INSTRUCTIONS TO FOLLOW:
Gather each line in the rows below that contains the string "Mayfair".

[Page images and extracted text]
◆ ◆ ◆ ◆ ◆

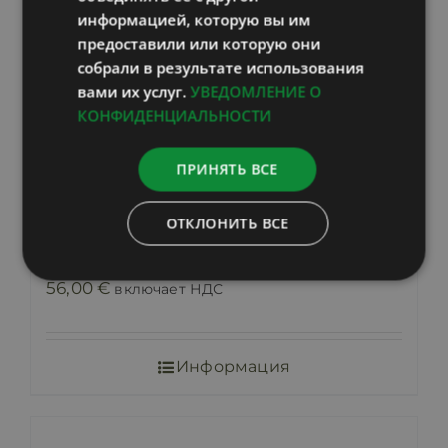
информацией, которую вы им
предоставили или которую они
собрали в результате использования
вами их услуг.
УВЕДОМЛЕНИЕ О
КОНФИДЕНЦИАЛЬНОСТИ
ПРИНЯТЬ ВСЕ
ОТКЛОНИТЬ ВСЕ
Pro Amino Spezial
56,00
€
включает НДС
Информация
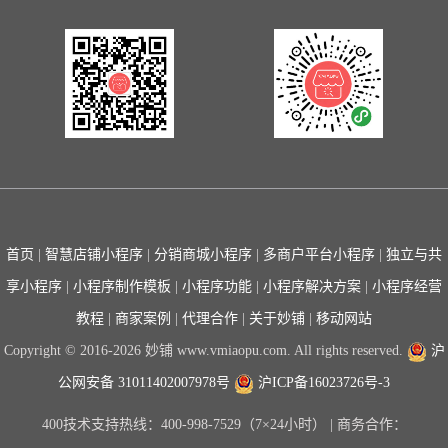
首页
|
智慧店铺小程序
|
分销商城小程序
|
多商户平台小程序
|
独立与共
享小程序
|
小程序制作模板
|
小程序功能
|
小程序解决方案
|
小程序经营
教程
|
商家案例
|
代理合作
|
关于妙铺
|
移动网站
Copyright © 2016-2026 妙铺 www.vmiaopu.com. All rights reserved.
沪
公网安备 31011402007978号
沪ICP备16023726号-3
400技术支持热线：400-998-7529（7×24小时） | 商务合作：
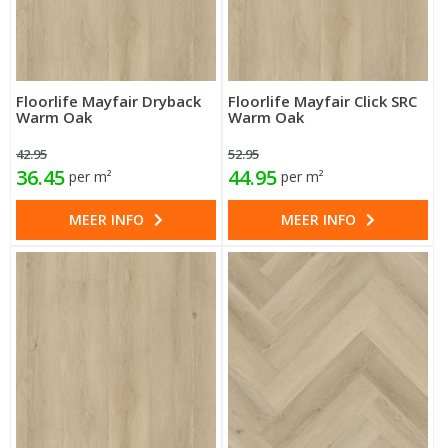
Floorlife Mayfair Dryback
Floorlife Mayfair Click SRC
Warm Oak
Warm Oak
42.95
52.95
36.45
44.95
per m²
per m²
MEER INFO
MEER INFO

◆ ◆ ◆ ◆ ◆

OUTPUT FOR THIS TASK:
Floorlife Mayfair Dryback
Floorlife Mayfair Click SRC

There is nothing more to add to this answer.